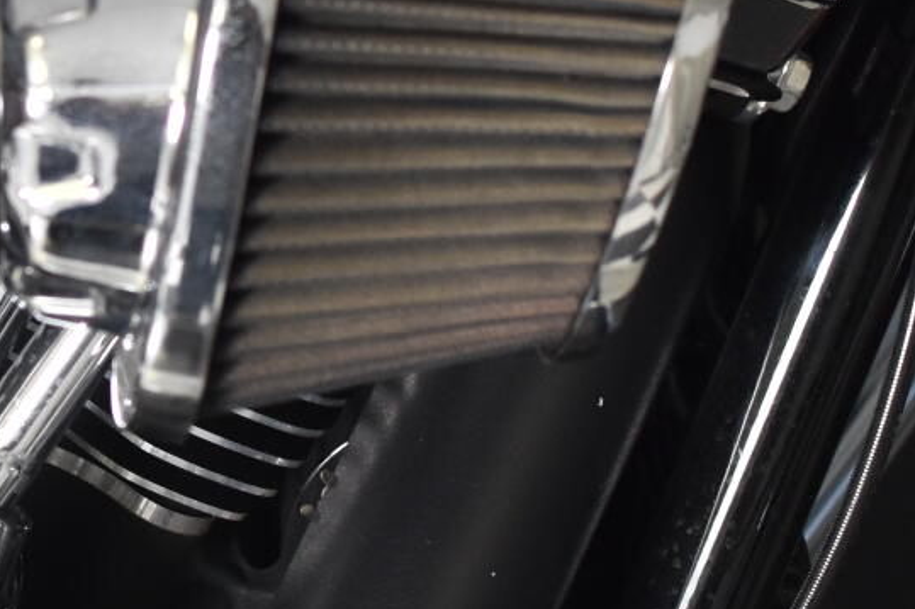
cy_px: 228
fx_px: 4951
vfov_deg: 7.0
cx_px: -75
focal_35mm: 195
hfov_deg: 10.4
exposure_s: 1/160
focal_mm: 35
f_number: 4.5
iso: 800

————

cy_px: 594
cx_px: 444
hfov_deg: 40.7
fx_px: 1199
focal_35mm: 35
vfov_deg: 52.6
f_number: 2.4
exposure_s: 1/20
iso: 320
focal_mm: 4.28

————

# EXERCISE
Out of the entries above, write out only the lines between the line holding "fx_px: 1199" and the line holding "focal_mm: 4.28", inclusive, each exactly as given.

# ANSWER SECTION
fx_px: 1199
focal_35mm: 35
vfov_deg: 52.6
f_number: 2.4
exposure_s: 1/20
iso: 320
focal_mm: 4.28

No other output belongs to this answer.